Weber Für Extruder fand die erste Sitzung Mitte Juni statt. Dabei ging es darum zu schauen, was denn der grundsätzliche Rahmen ist, in dem wir uns bewegen wollen. Ich meine, das fängt ja an vom reinen Extruder, also ein Zylinder mit Schnecke drin, bis dann zu kompletten Anlagen. Da werden wir jetzt nicht alles auf einmal angehen können, also wir kümmern uns jetzt erst mal um den Extruder, der im Zentrum steht, und welche Daten er rausgeben soll.
Was dann wahrscheinlich demnächst angegangen wird, das sind Blasformmaschinen. Aber da ist im Moment noch kein Termin festgelegt. Aber das wird natürlich auch dann in naher Zukunft mit angegangen werden. Auch um die Peripherie-Geräte werden wir uns demnächst kümmern. Aber das große Thema ist erst mal der Extruder als neuer, großer Block.

KGK Was sind denn die jüngsten, wesentlichen Fortschritte in Richtung Euromap 77?
Weber Also ich denke, das Wesentliche ist jetzt gerade der Aufbau einer übergeordneten Struktur. Wir machen jetzt nicht die Scheuklappen zu und sagen, wir kümmern uns nur um Spritzgießmaschinen und Leitrechner, und was links und rechts ist, interessiert uns nicht, sondern sagen, da ist doch sehr viel, was für andere Maschinenkombina­tionen wiederverwendet werden kann mit drin und wir lösen das raus.

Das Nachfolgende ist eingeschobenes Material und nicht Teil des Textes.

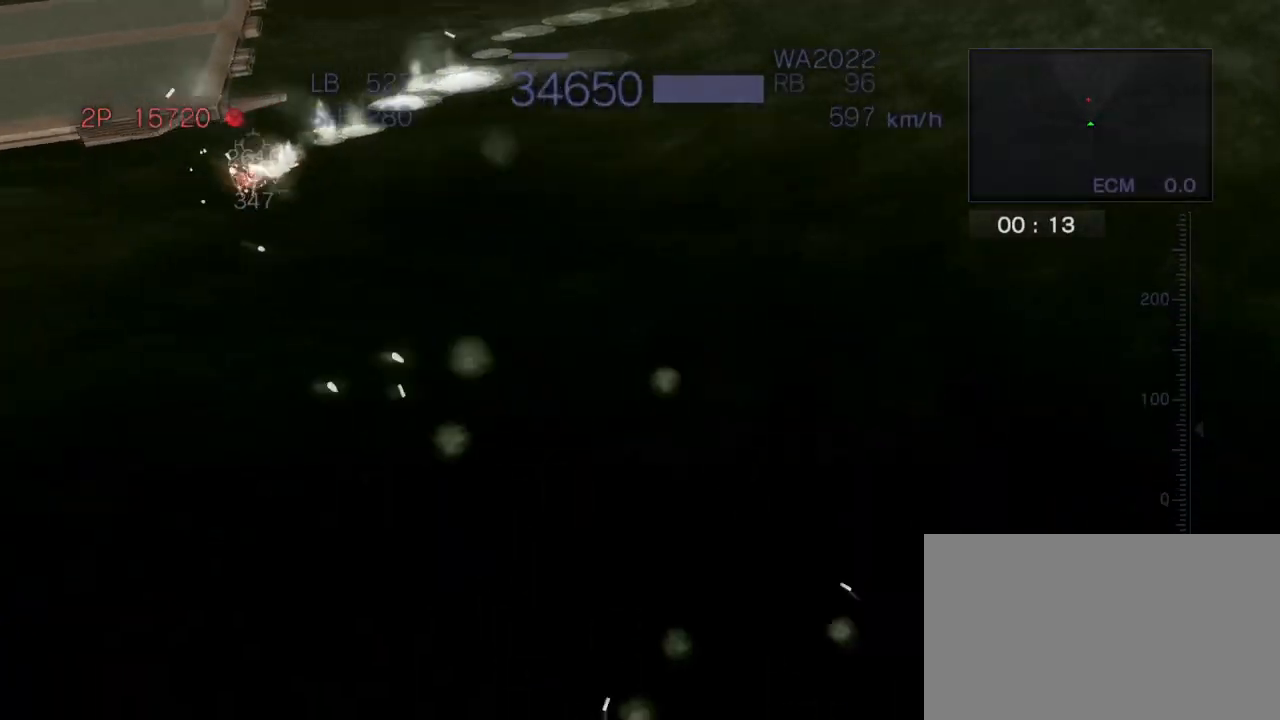
{"dt_ms": 1000, "buttons": ["CROSS", "CIRCLE", "R2"], "left_stick": "down-right"}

Wir müssen dadurch manche Sachen vielleicht ein bisschen allgemeiner formulieren, doch dann bleibt wirklich nur noch das, was speziell für den Anwendungsfall in der speziellen Euromap 77 ist, und alles andere sind übergeordnete Objekttypen, die dann an verschiedener Stelle einfach wiederverwertet werden können. Wenn man dann vielleicht mit Blasformmaschinen anfängt, wird man feststellen, ach, da gibt es ja jetzt schon sehr viele allgemeine Typen, die nehmen wir uns einfach. Jetzt schauen wir nur noch, was muss noch für die Blasformmaschinen dazu, wie unterscheiden sie sich von den Spritzgießmaschinen, und man muss nicht wieder bei Null anfangen.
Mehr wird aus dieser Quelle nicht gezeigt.